Diary of a Visiting Assistant Professor, weeks 26 and 27: in which I assess students’ demeanors

Having worked with the Teaching Resource Center at UVA, and being generally interested in pedagogy, I’ve attended a lot of talks about teaching strategies. One particular anecdote from such a talk has stuck with me. The presenter (a psychology professor) was approached at the end of a semester by a student who had been generally disengaged, seeming to stare off into space during class and turning in mediocre work. On the last day, while exiting the room, the student sauntered over to the professor and told him, in a monotone, “this is probably the best class I’ve ever taken.”

The anecdote sticks with me in part because it’s funny (the presenter did a great impersonation of a slouching, morose student), but also because the lesson is clear: we can’t always tell how our students are reacting to the class. Sometimes a student who seems tuned out and disengaged is in fact learning a lot, and sometimes (hopefully less often) students’ active participation and stellar work might mask their animosity, revealed only in the end-of-term evaluation.

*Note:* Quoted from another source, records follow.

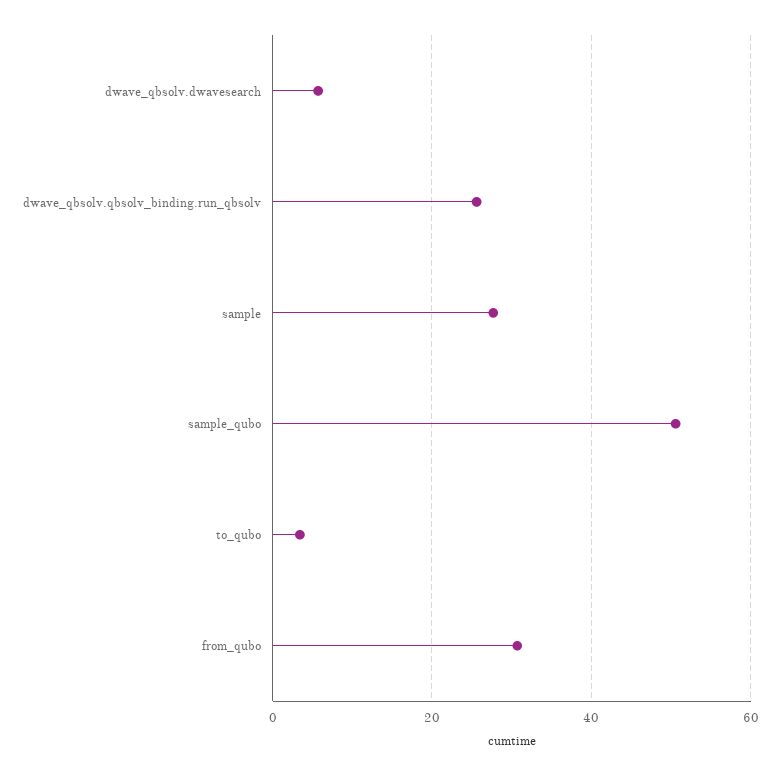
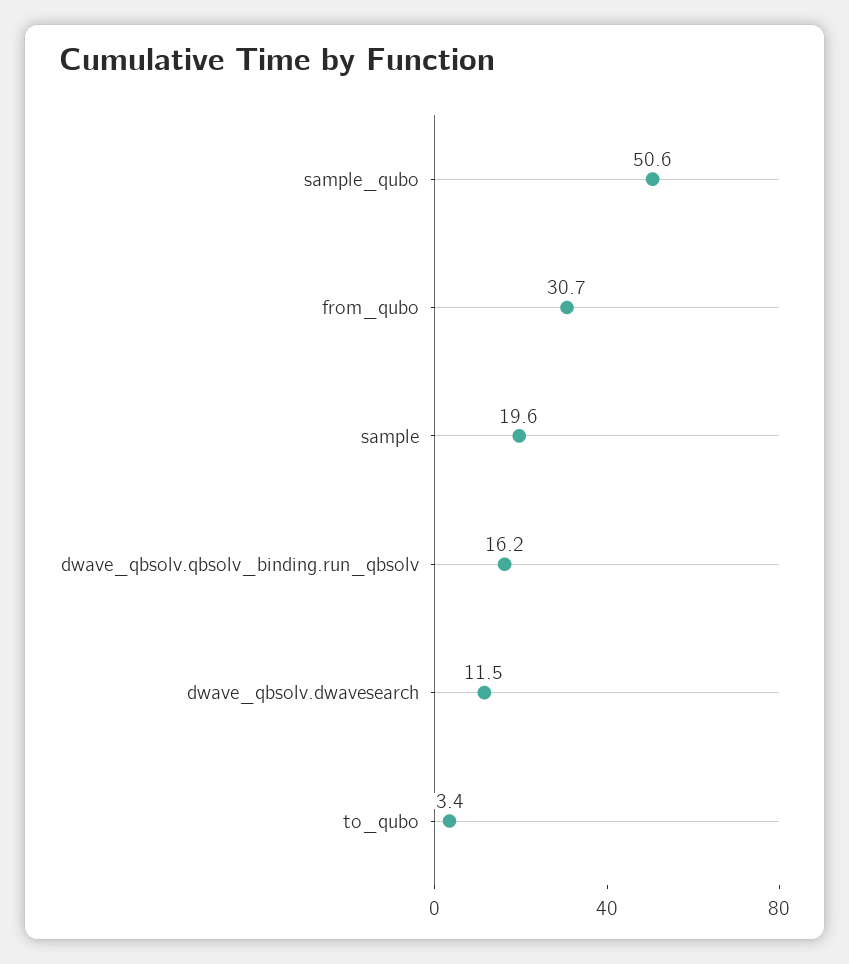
  {
-   "dwave_qbsolv.dwavesearch": 6,
+   "dwave_qbsolv.dwavesearch": 11.5,
-   "dwave_qbsolv.qbsolv_binding.run_qbsolv": 26,
+   "dwave_qbsolv.qbsolv_binding.run_qbsolv": 16.2,
-   "sample": 28,
+   "sample": 19.6,
    "sample_qubo": 50.6,
    "to_qubo": 3.4,
    "from_qubo": 30.7
  }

I’ve been thinking about that anecdote lately because in one of the courses I’m teaching our discussions rarely get off the ground: even the students who participate don’t seem to engage with each other, meaning I ask questions and get short, conversation-stopping answers. It’s a literature course for non-majors, and our theme is “school stories.” I’ve taught a similar course before, and we’re reading a variety of novels, short stories, and poems, ranging from Tom Brown’s Schooldays to Harry Potter to Never Let Me Go. Last time I taught the course it went great, and I’ve never really had much trouble getting students to participate. So I found myself wondering, what’s wrong this semester? And I did what I thought made the most sense: I asked my students.

I’ve given a mid-semester evaluation in just about every class I’ve ever taught. The TRC recommends them, and so do Berkeley’s Center for Teaching and Learning and Princeton’s McGraw Center and the Chronicle‘s Profhacker, among many others. Since all groups of students differ slightly, these midterm evals help me make minor alterations (sometimes I’ll cut back the reading, or shift the time discussion questions are due). I often include course-specific or diagnostic questions (on a scale of 1-5, how much of the reading do students complete; or, how would they assess their own participation) and I always ask three general questions, or a variation of them:

  • What is working well/helping you learn?
  • What is not working well/impeding your learning?
  • What changes would you like to see in the rest of the semester?

The evaluations are anonymous, and as with any such exercise I try to ignore the outliers and focus on majority opinions.

In this class one thing was clearly the most useful for students: class discussions. This surprised me a little, but upon reflection makes some sense. The class is composed entirely of non-majors, with a nearly even mix of freshman, sophomores, juniors, and seniors. That’s a lot of differing expectations, and clearly not everyone is used to a seminar-style class. Nobody listed discussions as impeding their learning or going horribly wrong, and I’ll keep working on getting them to engage a bit more with each other. I have a handful of discussion strategies I’ll break out over the next couple weeks (and I’m sure I’ll write about them here), but the midterm evaluation made me feel much better about how this class is going.

(I began this post planning to discuss some strategies I’ve been using in this course to improve students’ writing, but I think I’ll save that for next week.)

Do you give mid-term evaluations in your classes? Do you find them helpful? How do you gauge your students’ engagement with your course?